Apr 12, 4:00-5:30pm | Brooks Hall Commons

Finding Community on the Frontier: The archaeology of village life in 2nd millennium western Zambia

Zachary McKeeby
Department of Anthropology

The Machile River and its surrounding tributaries in western Zambia formed a significant locus of Iron Age life in Zambia and served as a conduit for the localized movements of people, things, and ideas in south central Africa over much of the last two millennia. Within this dynamic corridor, the early 2nd-millennium CE Kanono site represents a short-lived but well defined Middle/Late Iron Age farming community that integrated local crafting practices with global and regional orientations, during a period of dramatic political and economic changes across southern, central, and eastern Africa. Combining high-resolution geophysical survey and the results of targeted excavations at Kanono, this talk traces the emergence, growth, and abandonment of the village between the mid-thirteenth and early fifteenth centuries CE. I argue that changes seen in the village relate to the formation of a bounded co-residential community built around unilineal descent, and that founding families may have leveraged prestige in iron working into other forms of prestige – namely wealth in people and access to exotic goods. Approaching the archaeological record at Kanono from the perspective of household archaeology and daily life allows for an evocative ‘peopling’ of south-central African political economies. 

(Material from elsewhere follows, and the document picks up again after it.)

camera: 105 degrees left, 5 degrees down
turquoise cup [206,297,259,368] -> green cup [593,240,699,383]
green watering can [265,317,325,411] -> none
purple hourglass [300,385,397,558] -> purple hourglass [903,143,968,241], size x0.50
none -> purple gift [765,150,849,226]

April 26 4:00 | Brooks Hall Commons

A global history of insular worlds in the western Indian Ocean: the periodization of transfers and sociocultural changes over a millennium

Laurent Berger
Associate Professor of Anthropology, School for Advanced Studies in Social Sciences (EHESS, Paris) and Research Fellow at the Laboratoire d'anthropologie sociale (Collège de France, Paris)

This talk presents the long-term connections and interdependent trajectories of settlement and development of the islands of Madagascar and the archipelagos of the Comoros, Mascarene Islands and Seychelles in the Western Indian Ocean, between the 8th and 19th centuries. These islands and archipelagos constitute a regional area of acculturation unique in the world, as an Afro-Eurasian civilizational melting pot, forged in one of the last inhabited places of the planet, at the crossroads of Bantu, Arab-Persian, Austronesian, Indian and Western influences, through the centuries-old relations maintained with the Indian Ocean rim, in the west (the Red Sea, the Persian Gulf, the Limpopo and Zambezi rivers, the Swahili islands: Zanzibar, Kilwa, Pemba, Mafia, Pate), as well as to the east (the India of Gujarat, Sindh and the Malabar coast; the Indonesia of Sumatra and Java, the Riau archipelago, Sulawesi and Borneo). The unity of these island worlds is based primarily on common climatic and geographical conditions, which, through deep-sea navigation and coastal shipping, until the advent in the 19th and 20th centuries of steamboats, roads with carriageways and air and sea container lines, created the framework and rhythm of exchanges with the overseas territories. The unity of these island worlds is based secondly on the marginal and then peripheral position that their populations occupy in the exchange networks and the interregional division of labor set up through the export, by their elites, of a servile workforce, foodstuffs (rice, sugar, cattle) and raw materials (wood, minerals, aromatic resins) in order to obtain, until the 19th century, textiles, pearls, precious metals, ceramics and weapons. The objective of this talk is to consider the criteria of historical periodization, highlighting the phases of convergence and divergence of the trajectories of settlement and development of these island worlds through the combined arrival of Bantu and Austronesian populations distinct from the Swahili rise, the regional propagation of Islam and long-distance maritime trade, the insular state formation process and the Indian-oceanic slave trade, the struggles for influence of the Western, Omani and island empires until their colonial annexation.


This talk is sponsored by the Interdisciplinary Archaeology Program and the Department of Anthropology.